INSTRUCTIONS FOR THE TASK — For every record here, output an exact copy.

(Saved data entries)
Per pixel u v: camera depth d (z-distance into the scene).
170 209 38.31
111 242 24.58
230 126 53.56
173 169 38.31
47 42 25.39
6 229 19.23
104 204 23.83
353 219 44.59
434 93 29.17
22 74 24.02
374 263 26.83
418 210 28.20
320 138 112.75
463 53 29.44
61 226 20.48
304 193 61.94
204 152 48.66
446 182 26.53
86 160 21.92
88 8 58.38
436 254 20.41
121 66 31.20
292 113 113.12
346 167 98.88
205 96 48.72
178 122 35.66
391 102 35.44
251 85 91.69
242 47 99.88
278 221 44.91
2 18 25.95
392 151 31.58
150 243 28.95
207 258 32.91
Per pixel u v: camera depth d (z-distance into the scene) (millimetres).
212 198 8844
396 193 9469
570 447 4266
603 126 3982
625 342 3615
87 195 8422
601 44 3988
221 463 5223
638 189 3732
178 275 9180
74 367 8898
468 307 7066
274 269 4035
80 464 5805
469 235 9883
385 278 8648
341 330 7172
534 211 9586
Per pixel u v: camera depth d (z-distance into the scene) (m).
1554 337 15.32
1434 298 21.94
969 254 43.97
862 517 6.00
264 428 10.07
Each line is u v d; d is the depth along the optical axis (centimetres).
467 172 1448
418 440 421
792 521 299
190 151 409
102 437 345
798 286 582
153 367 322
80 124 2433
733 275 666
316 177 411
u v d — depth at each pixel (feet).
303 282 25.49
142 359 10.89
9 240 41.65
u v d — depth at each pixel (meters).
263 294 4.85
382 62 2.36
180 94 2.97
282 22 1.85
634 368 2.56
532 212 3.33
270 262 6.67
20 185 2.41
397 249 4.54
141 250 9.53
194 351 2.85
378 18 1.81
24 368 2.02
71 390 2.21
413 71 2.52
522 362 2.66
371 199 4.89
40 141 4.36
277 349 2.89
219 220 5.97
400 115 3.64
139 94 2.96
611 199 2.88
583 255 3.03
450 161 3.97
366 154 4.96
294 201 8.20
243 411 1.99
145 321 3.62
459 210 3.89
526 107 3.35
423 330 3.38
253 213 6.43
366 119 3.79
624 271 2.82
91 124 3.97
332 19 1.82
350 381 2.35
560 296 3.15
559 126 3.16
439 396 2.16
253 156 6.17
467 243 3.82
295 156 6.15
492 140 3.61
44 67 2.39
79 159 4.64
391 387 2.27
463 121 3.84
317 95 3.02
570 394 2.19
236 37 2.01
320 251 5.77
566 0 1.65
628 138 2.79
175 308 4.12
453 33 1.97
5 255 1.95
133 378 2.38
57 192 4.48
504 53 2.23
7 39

OUTPUT OF THE EXERCISE —
Per pixel u v: camera depth d (z-distance into the scene).
170 209 38.31
111 242 24.58
230 126 53.56
173 169 38.31
47 42 25.39
6 229 19.23
104 204 23.83
353 219 44.59
434 93 29.17
22 74 24.02
374 263 26.83
418 210 28.20
320 138 112.75
463 53 29.44
61 226 20.48
304 193 61.94
204 152 48.66
446 182 26.53
86 160 21.92
88 8 58.38
436 254 20.41
121 66 31.20
292 113 113.12
346 167 98.88
205 96 48.72
178 122 35.66
391 102 35.44
251 85 91.69
242 47 99.88
278 221 44.91
2 18 25.95
392 151 31.58
150 243 28.95
207 258 32.91
Per pixel u v: camera depth d (z-distance into the scene) (millimetres).
212 198 8844
396 193 9469
570 447 4266
603 126 3982
625 342 3615
87 195 8422
601 44 3988
221 463 5223
638 189 3732
178 275 9180
74 367 8898
468 307 7066
274 269 4035
80 464 5805
469 235 9883
385 278 8648
341 330 7172
534 211 9586
Per pixel u v: camera depth d (z-distance into the scene) (m).
1554 337 15.32
1434 298 21.94
969 254 43.97
862 517 6.00
264 428 10.07
Each line is u v d; d is the depth along the optical axis (centimetres).
467 172 1448
418 440 421
792 521 299
190 151 409
102 437 345
798 286 582
153 367 322
80 124 2433
733 275 666
316 177 411
u v d — depth at each pixel (feet).
303 282 25.49
142 359 10.89
9 240 41.65
u v d — depth at each pixel (meters).
263 294 4.85
382 62 2.36
180 94 2.97
282 22 1.85
634 368 2.56
532 212 3.33
270 262 6.67
20 185 2.41
397 249 4.54
141 250 9.53
194 351 2.85
378 18 1.81
24 368 2.02
71 390 2.21
413 71 2.52
522 362 2.66
371 199 4.89
40 141 4.36
277 349 2.89
219 220 5.97
400 115 3.64
139 94 2.96
611 199 2.88
583 255 3.03
450 161 3.97
366 154 4.96
294 201 8.20
243 411 1.99
145 321 3.62
459 210 3.89
526 107 3.35
423 330 3.38
253 213 6.43
366 119 3.79
624 271 2.82
91 124 3.97
332 19 1.82
350 381 2.35
560 296 3.15
559 126 3.16
439 396 2.16
253 156 6.17
467 243 3.82
295 156 6.15
492 140 3.61
44 67 2.39
79 159 4.64
391 387 2.27
463 121 3.84
317 95 3.02
570 394 2.19
236 37 2.01
320 251 5.77
566 0 1.65
628 138 2.79
175 308 4.12
453 33 1.97
5 255 1.95
133 378 2.38
57 192 4.48
504 53 2.23
7 39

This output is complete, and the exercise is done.